School of Instrument Science and Engineering, Southeast University, Nanjing 210096, China.
Microsoft Research Asia, Beijing 100089, China.
Sensors (Basel). 2021 Apr 2;21(7):2464. doi: 10.3390/s21072464.
Multiple-camera systems can expand coverage and mitigate occlusion problems. However, temporal synchronization remains a problem for budget cameras and capture devices. We propose an out-of-the-box framework to temporally synchronize multiple cameras using semantic human pose estimation from the videos. Human pose predictions are obtained with an out-of-the-shelf pose estimator for each camera. Our method firstly calibrates each pair of cameras by minimizing an energy function related to epipolar distances. We also propose a simple yet effective multiple-person association algorithm across cameras and a score-regularized energy function for improved performance. Secondly, we integrate the synchronized camera pairs into a graph and derive the optimal temporal displacement configuration for the multiple-camera system. We evaluate our method on four public benchmark datasets and demonstrate robust sub-frame synchronization accuracy on all of them.
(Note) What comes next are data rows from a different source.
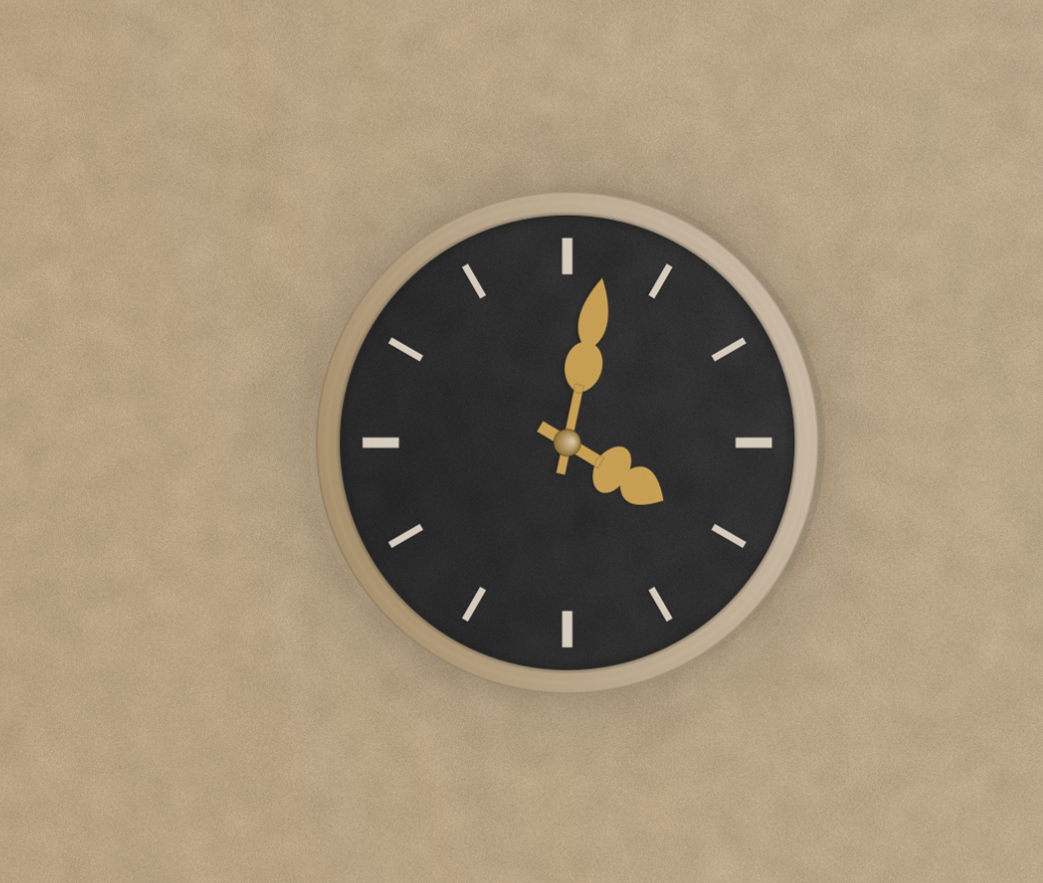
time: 4:02
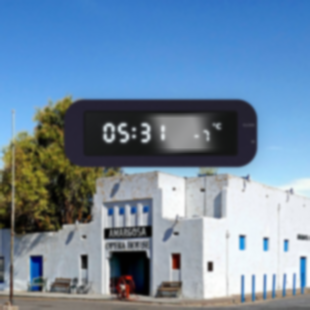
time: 5:31
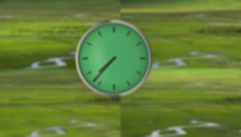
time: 7:37
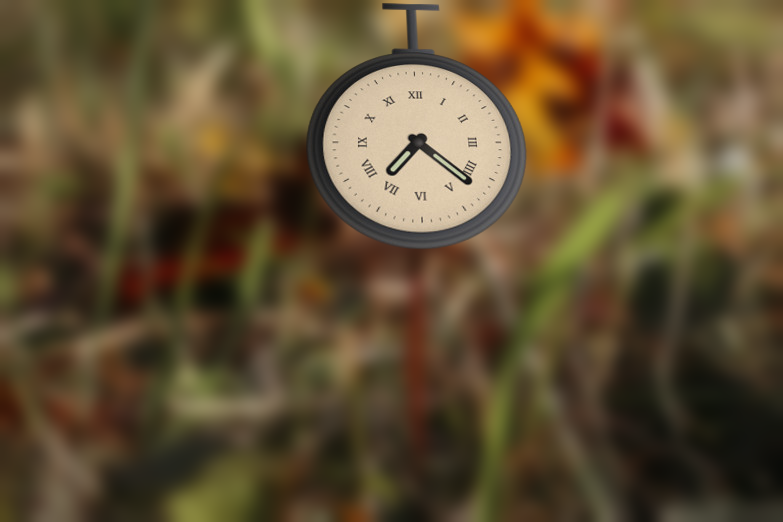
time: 7:22
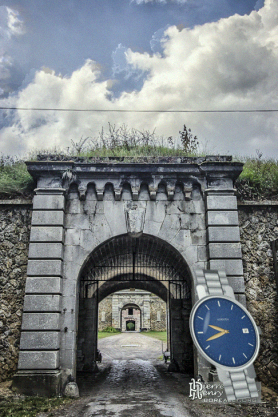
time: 9:42
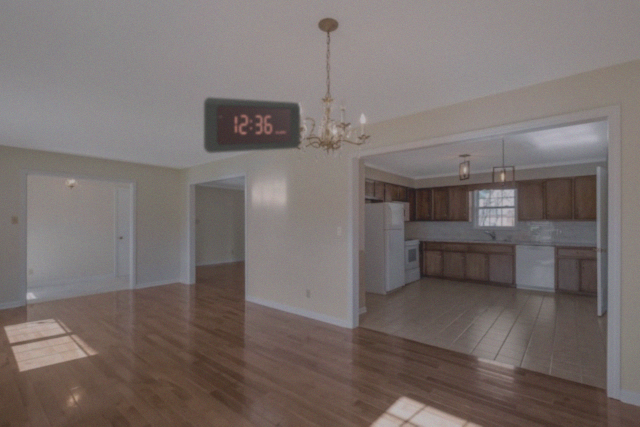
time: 12:36
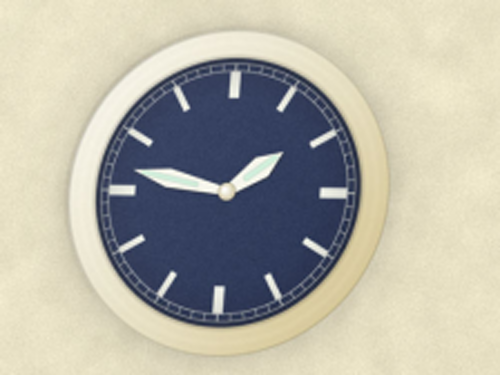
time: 1:47
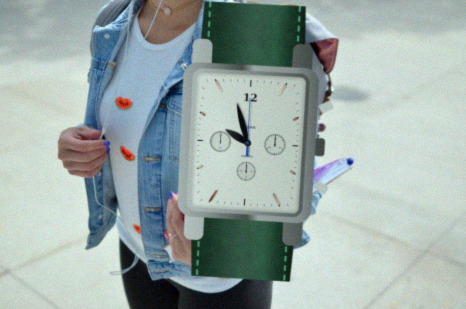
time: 9:57
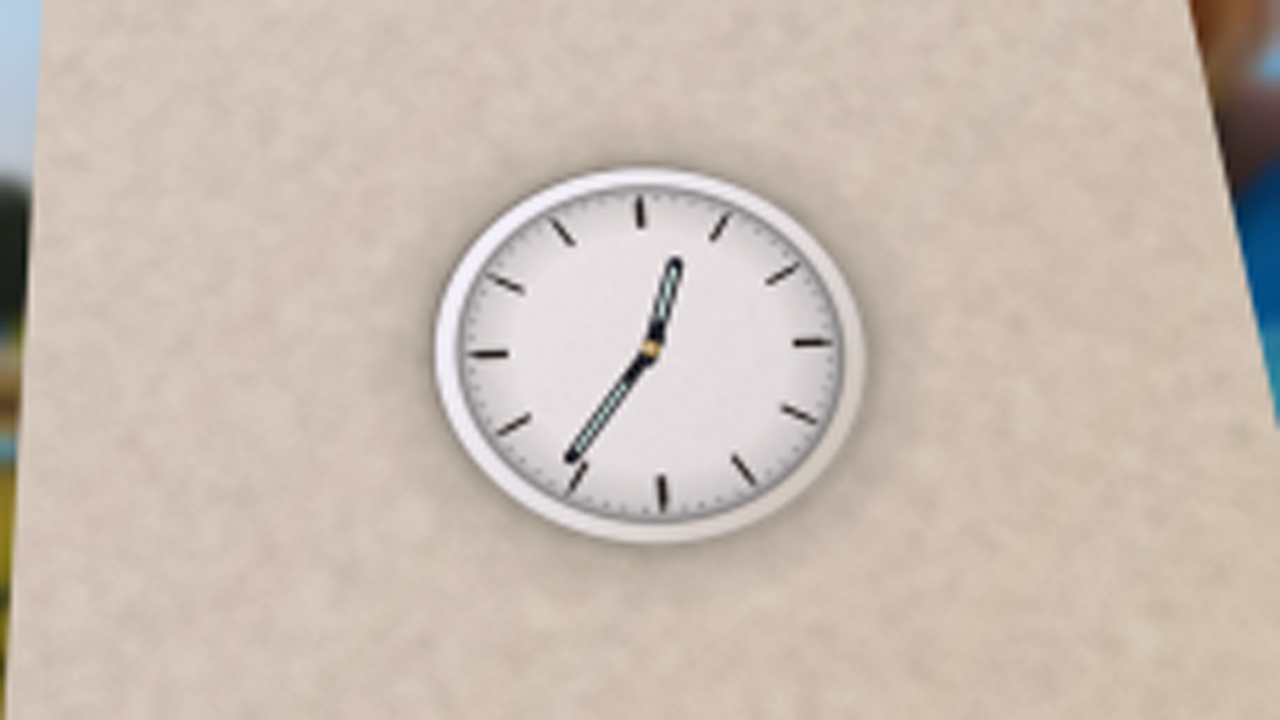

多摄像机系统可以扩大覆盖范围并减轻遮挡问题。但是,对于预算有限的摄像机和捕获设备来说,时间同步仍然是一个问题。我们提出了一种即插即用的框架,使用视频中的语义人体姿态估计来实现多个摄像机的时间同步。对于每个摄像机,我们使用现成的姿态估计器来获取人体姿态预测。我们的方法首先通过最小化与视差距离相关的能量函数来校准每对摄像机。我们还提出了一种简单而有效的跨摄像机多人关联算法,以及一个分数正则化的能量函数,以提高性能。其次,我们将同步的摄像机对集成到一个图中,并为多摄像机系统推导出最佳的时间位移配置。我们在四个公共基准数据集上评估了我们的方法,并在所有数据集上都展示了稳健的子帧同步精度。